Lauren Groff on our Climate in Crisis

Lauren Groff on our Climate in Crisis

An Essay for the #ClimateVisionaries Artists’ Project for Greenpeace

By Lauren Groff

Artists are the blazing moral voices of a society. If our artists are focused mainly on the urgencies of thirty years ago, they are abdicating their moral responsibilities. We have been abdicating our moral responsibilities.

The church of my youth was antique and stern, shot through with light from the great stained-glass windows, its long plaster columns splitting when it reached the vast ceiling into arched ribs.

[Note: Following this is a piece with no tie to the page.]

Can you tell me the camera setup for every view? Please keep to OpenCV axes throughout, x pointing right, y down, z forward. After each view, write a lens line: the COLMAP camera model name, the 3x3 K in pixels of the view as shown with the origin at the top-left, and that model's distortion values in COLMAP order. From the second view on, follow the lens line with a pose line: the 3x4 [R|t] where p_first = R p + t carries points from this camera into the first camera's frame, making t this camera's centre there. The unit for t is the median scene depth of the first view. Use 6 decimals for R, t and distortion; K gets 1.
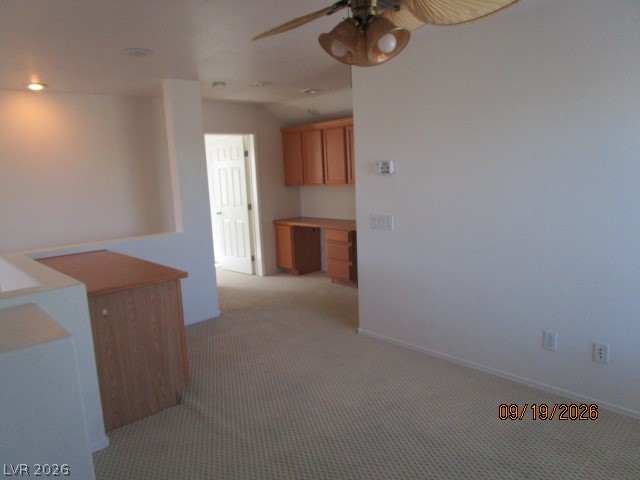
lens RADIAL K [[457.1, 0, 315.8], [0, 457.1, 241.4], [0, 0, 1]] dist [-0.035211, 0.012539]
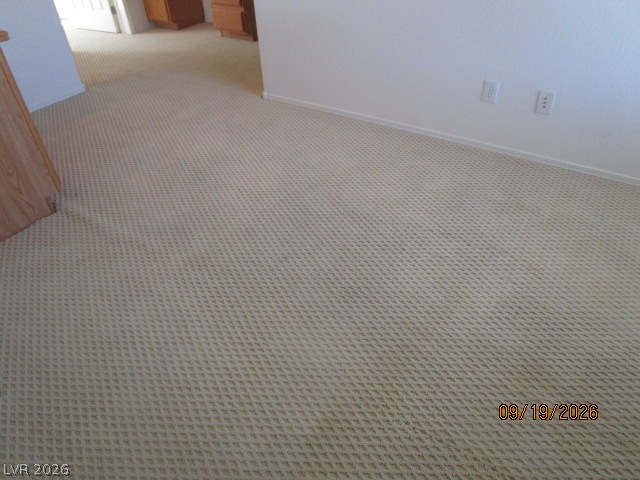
lens RADIAL K [[457.1, 0, 315.8], [0, 457.1, 241.4], [0, 0, 1]] dist [-0.035211, 0.012539]
pose [[0.971083, -0.145428, 0.189334, -0.010612], [0.033854, 0.868924, 0.493787, 0.019304], [-0.236328, -0.473099, 0.848721, 0.140301]]
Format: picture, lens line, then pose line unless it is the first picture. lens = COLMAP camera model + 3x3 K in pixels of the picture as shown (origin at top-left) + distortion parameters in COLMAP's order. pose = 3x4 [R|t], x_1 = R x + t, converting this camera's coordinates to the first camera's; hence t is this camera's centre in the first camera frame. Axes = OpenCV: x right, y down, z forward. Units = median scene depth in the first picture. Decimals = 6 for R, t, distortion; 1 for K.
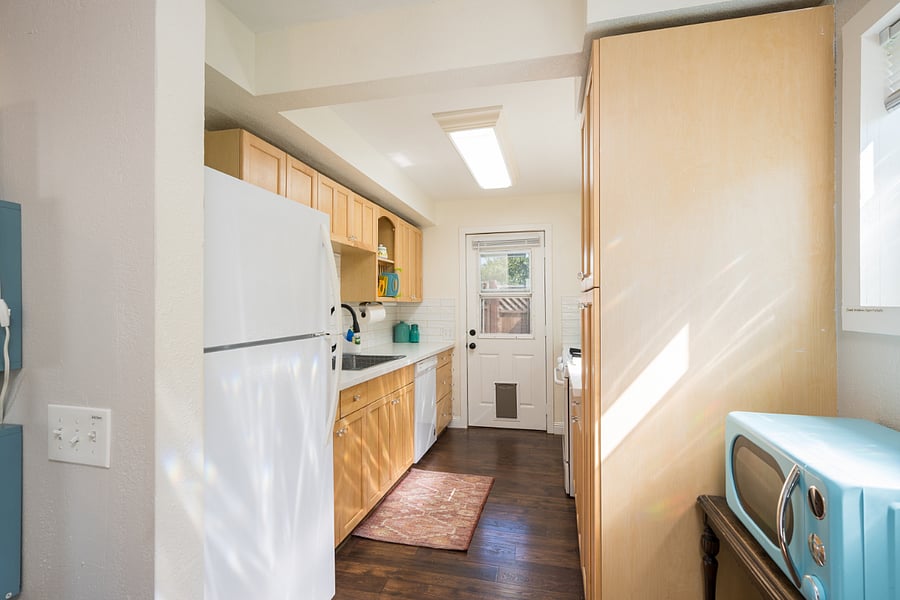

Sundays were days when you awoke underwater into slowness and grayness; sitting through service in this ribbed white church was being swallowed by a translucent albino whale. It was there that I ignored the men who preached on the pulpit and instead read the King James Bible, where I felt its music seep into my bones.

I have been haunted in my life by so much of that strange book, the Bible: the wives made into pillars of salt, the seraphim, the begetting and the begotten. I am haunted now by Genesis, the moment when God, having made the stuff of this planet — the firmament, the waters, the lights, the animals — breathes into his new creation, we poor humans molded of clay, and says:

Let us make man in our image, after our likeness: and let them have dominion over the fish of the sea, and over the fowl of the air, and over the cattle, and over all the earth, and over every creeping thing that creepeth upon the earth.